_To do_:
Count the lines in the material below that contain the word "dark", and reply with that number alone.

_Extracted data_:
>>>>>
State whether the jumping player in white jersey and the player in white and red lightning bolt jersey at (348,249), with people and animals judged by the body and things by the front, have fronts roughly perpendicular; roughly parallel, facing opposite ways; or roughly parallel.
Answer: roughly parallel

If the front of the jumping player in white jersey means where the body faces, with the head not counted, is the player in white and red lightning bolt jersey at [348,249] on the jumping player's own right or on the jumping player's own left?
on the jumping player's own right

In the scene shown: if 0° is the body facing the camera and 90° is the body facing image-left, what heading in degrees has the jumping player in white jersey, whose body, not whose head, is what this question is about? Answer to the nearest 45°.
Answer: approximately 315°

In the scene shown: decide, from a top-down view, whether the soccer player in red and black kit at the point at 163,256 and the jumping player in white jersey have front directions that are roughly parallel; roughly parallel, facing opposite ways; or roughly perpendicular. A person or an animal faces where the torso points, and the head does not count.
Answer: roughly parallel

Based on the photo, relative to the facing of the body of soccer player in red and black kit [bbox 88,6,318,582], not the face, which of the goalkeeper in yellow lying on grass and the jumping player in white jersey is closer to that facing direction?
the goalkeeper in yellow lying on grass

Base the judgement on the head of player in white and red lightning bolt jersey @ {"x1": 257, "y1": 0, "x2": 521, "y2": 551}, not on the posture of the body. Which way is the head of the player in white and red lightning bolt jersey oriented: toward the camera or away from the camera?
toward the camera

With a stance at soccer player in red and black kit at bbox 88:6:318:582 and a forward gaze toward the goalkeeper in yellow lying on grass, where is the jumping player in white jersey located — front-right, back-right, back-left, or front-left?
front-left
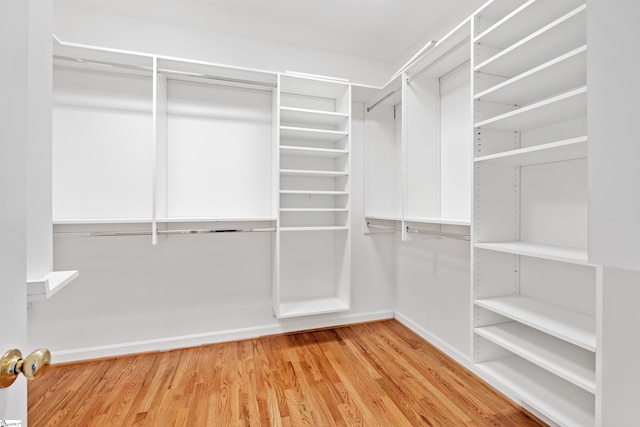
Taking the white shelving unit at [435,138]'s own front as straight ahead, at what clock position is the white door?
The white door is roughly at 11 o'clock from the white shelving unit.

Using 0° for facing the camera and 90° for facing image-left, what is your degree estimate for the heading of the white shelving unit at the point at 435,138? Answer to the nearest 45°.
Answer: approximately 45°

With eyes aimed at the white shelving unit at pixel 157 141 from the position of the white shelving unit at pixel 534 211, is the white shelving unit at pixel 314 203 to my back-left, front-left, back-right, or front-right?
front-right

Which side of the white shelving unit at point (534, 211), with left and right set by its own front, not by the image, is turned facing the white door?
front

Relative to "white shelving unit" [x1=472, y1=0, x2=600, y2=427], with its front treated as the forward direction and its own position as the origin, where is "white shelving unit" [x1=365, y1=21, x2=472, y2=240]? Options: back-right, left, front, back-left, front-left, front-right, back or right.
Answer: right

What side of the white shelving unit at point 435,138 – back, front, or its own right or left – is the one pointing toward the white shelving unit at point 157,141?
front

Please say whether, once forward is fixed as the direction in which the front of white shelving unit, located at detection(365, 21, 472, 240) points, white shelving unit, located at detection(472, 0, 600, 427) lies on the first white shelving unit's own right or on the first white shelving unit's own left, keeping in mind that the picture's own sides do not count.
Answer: on the first white shelving unit's own left

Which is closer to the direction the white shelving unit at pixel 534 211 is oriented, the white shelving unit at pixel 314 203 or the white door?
the white door

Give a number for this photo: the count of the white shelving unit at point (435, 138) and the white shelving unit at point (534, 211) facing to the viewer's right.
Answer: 0

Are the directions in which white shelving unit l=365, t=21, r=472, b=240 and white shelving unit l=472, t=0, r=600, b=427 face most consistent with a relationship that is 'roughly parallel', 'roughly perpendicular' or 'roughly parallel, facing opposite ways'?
roughly parallel
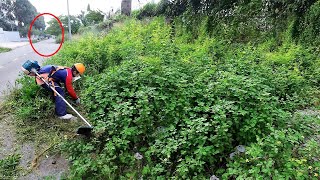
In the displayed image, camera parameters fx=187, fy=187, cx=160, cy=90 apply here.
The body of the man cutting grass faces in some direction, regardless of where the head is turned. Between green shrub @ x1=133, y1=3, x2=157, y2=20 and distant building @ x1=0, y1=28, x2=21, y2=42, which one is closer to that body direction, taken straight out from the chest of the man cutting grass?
the green shrub

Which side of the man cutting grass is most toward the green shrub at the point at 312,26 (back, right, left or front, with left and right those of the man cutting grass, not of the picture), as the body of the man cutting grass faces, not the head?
front

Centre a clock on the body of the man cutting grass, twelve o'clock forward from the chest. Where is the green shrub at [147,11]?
The green shrub is roughly at 10 o'clock from the man cutting grass.

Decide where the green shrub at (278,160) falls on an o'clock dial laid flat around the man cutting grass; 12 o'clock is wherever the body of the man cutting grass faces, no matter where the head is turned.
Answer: The green shrub is roughly at 2 o'clock from the man cutting grass.

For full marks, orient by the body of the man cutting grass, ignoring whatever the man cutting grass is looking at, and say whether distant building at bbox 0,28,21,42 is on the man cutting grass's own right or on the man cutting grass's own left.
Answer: on the man cutting grass's own left

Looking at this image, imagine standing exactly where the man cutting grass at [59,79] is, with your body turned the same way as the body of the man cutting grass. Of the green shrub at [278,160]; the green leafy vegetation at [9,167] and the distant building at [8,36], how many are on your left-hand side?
1

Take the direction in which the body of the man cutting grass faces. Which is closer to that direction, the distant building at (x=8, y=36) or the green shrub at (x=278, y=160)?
the green shrub

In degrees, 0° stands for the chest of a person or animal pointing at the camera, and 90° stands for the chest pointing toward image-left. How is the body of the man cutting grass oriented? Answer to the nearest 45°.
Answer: approximately 270°
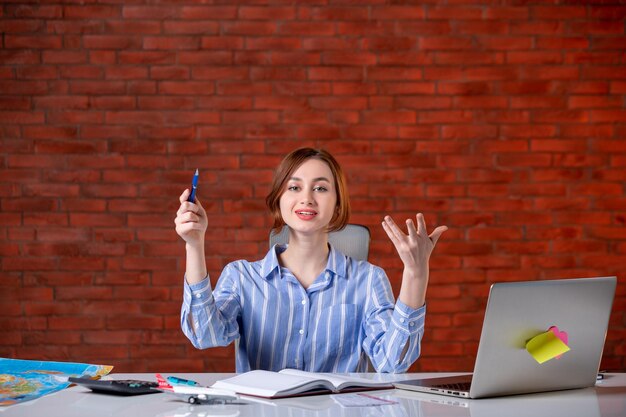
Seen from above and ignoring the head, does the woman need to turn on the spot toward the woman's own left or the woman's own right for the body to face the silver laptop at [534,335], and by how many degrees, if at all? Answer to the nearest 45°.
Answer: approximately 45° to the woman's own left

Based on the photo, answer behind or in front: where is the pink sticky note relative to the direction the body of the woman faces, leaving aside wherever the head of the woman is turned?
in front

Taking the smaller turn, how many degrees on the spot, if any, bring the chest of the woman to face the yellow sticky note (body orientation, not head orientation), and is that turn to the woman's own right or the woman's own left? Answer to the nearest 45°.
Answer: approximately 45° to the woman's own left

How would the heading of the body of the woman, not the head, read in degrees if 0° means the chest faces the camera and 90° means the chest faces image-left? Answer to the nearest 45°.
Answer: approximately 0°

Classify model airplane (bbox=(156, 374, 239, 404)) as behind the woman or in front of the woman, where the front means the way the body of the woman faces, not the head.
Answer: in front

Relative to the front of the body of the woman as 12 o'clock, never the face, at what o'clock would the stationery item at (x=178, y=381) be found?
The stationery item is roughly at 1 o'clock from the woman.

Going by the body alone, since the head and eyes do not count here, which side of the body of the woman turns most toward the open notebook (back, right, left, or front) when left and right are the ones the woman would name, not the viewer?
front

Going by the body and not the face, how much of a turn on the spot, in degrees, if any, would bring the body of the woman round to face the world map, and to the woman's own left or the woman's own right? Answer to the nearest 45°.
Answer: approximately 45° to the woman's own right
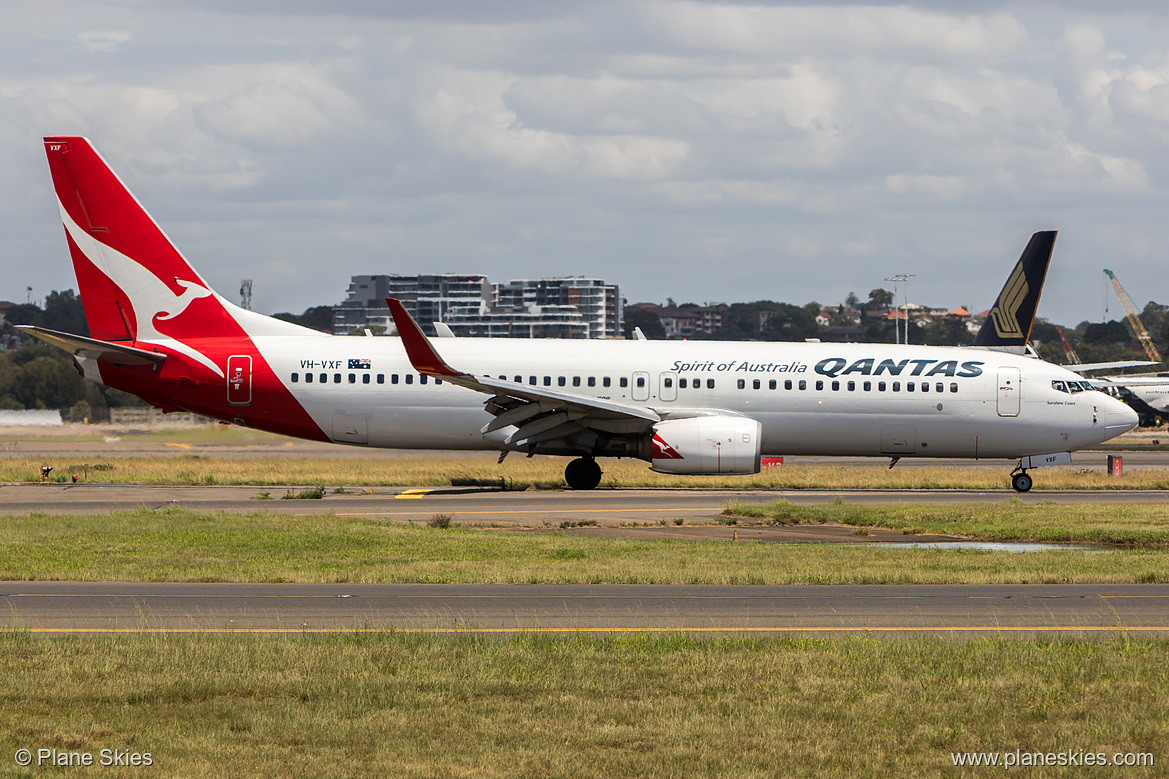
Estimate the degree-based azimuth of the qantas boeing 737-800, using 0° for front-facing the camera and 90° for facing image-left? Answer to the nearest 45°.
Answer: approximately 270°
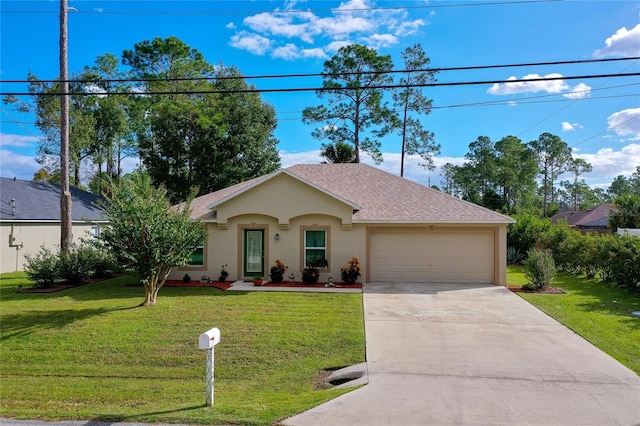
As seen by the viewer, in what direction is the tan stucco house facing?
toward the camera

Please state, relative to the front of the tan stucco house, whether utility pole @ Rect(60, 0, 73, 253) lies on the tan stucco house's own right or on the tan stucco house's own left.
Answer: on the tan stucco house's own right

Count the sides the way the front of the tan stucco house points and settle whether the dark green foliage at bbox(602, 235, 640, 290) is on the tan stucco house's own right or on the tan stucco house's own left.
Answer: on the tan stucco house's own left

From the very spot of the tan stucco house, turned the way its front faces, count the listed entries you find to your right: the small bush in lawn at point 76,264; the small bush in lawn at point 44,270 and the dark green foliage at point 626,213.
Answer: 2

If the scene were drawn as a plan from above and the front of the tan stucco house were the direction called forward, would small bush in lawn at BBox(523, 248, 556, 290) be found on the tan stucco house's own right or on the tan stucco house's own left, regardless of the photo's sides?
on the tan stucco house's own left

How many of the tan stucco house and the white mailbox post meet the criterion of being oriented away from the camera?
0

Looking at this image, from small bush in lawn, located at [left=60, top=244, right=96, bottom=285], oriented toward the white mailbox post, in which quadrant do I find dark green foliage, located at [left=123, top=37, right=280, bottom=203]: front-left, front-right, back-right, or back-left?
back-left

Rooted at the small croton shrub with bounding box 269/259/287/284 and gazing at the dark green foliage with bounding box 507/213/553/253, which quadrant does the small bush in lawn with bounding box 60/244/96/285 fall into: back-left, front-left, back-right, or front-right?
back-left

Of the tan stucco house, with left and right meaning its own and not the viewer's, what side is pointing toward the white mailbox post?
front
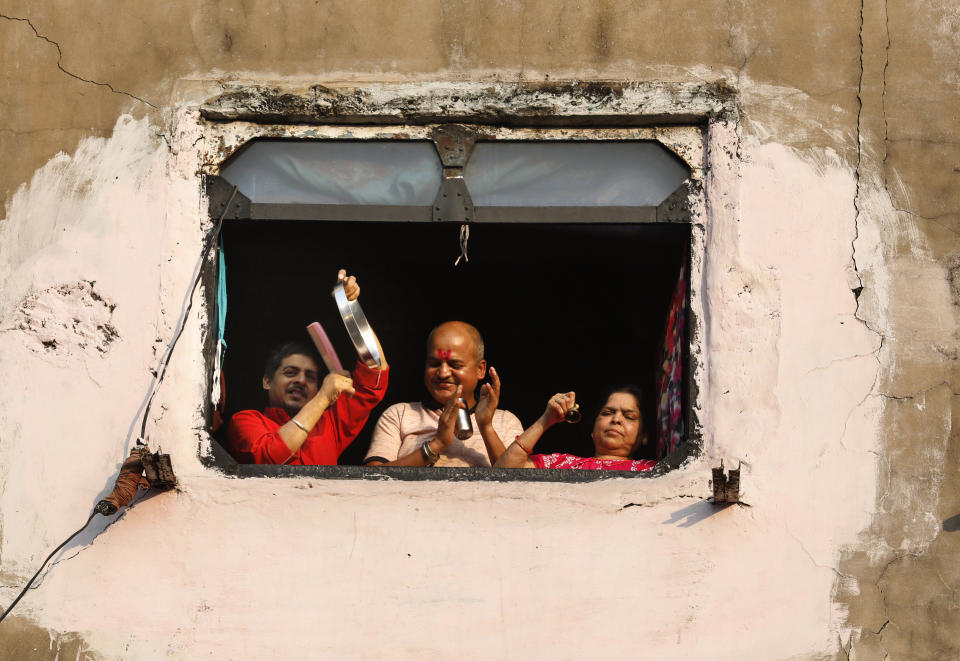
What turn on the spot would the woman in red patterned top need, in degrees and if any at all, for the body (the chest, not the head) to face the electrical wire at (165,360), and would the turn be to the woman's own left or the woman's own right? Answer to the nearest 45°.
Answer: approximately 45° to the woman's own right

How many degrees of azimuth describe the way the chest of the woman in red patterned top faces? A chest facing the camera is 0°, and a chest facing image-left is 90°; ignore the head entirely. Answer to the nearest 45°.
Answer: approximately 0°

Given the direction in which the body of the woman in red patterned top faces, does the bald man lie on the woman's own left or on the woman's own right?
on the woman's own right

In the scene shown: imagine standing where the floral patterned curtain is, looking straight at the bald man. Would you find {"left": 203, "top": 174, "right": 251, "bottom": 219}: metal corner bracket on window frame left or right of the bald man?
left

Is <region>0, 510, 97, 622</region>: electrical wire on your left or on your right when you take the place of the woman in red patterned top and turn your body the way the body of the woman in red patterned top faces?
on your right

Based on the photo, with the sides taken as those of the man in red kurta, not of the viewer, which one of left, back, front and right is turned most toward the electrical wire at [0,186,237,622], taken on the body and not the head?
right

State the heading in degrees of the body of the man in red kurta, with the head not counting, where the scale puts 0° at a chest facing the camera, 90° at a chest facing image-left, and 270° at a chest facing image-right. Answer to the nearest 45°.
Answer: approximately 315°
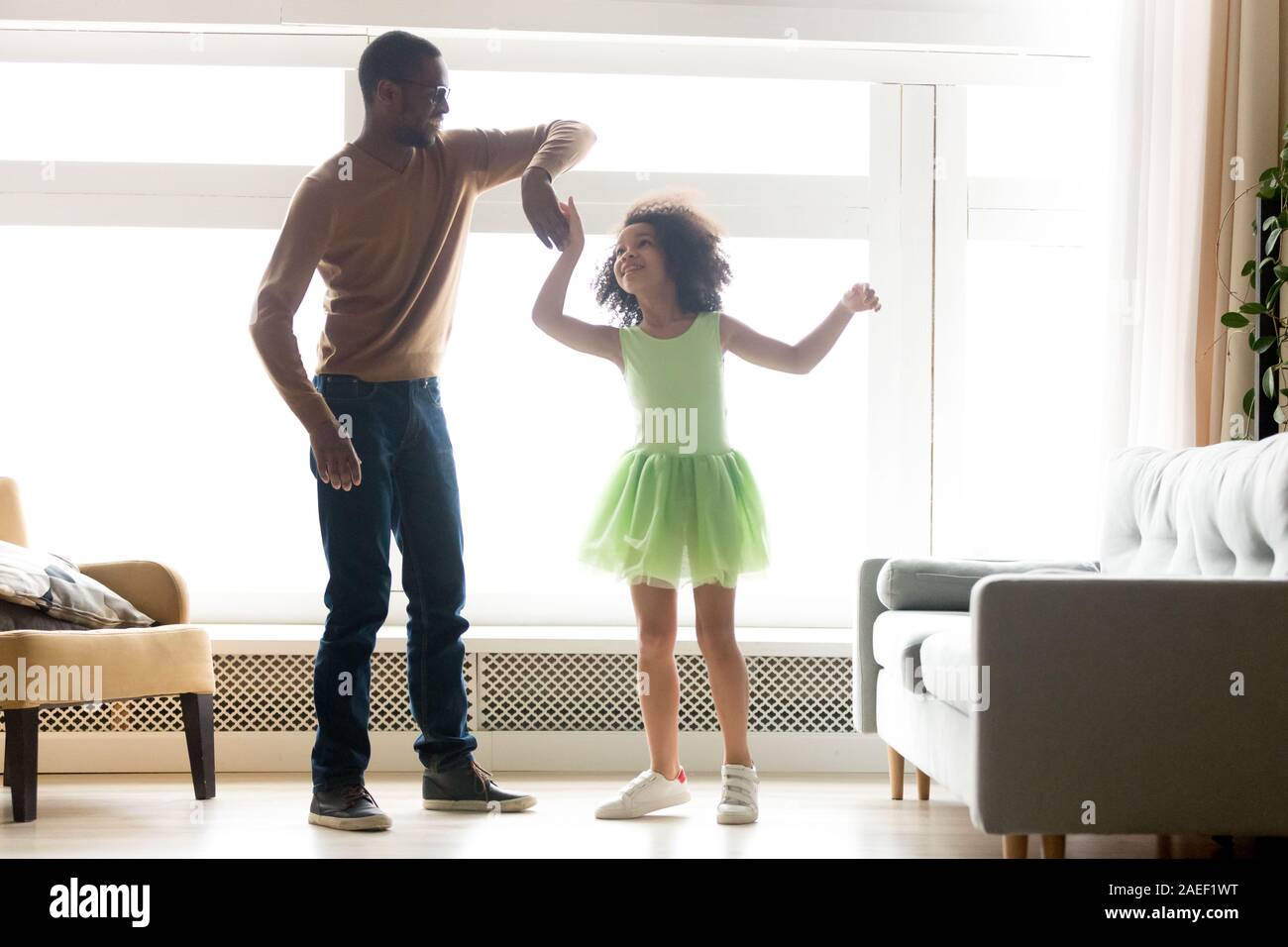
<<<<<
_Task response_:
4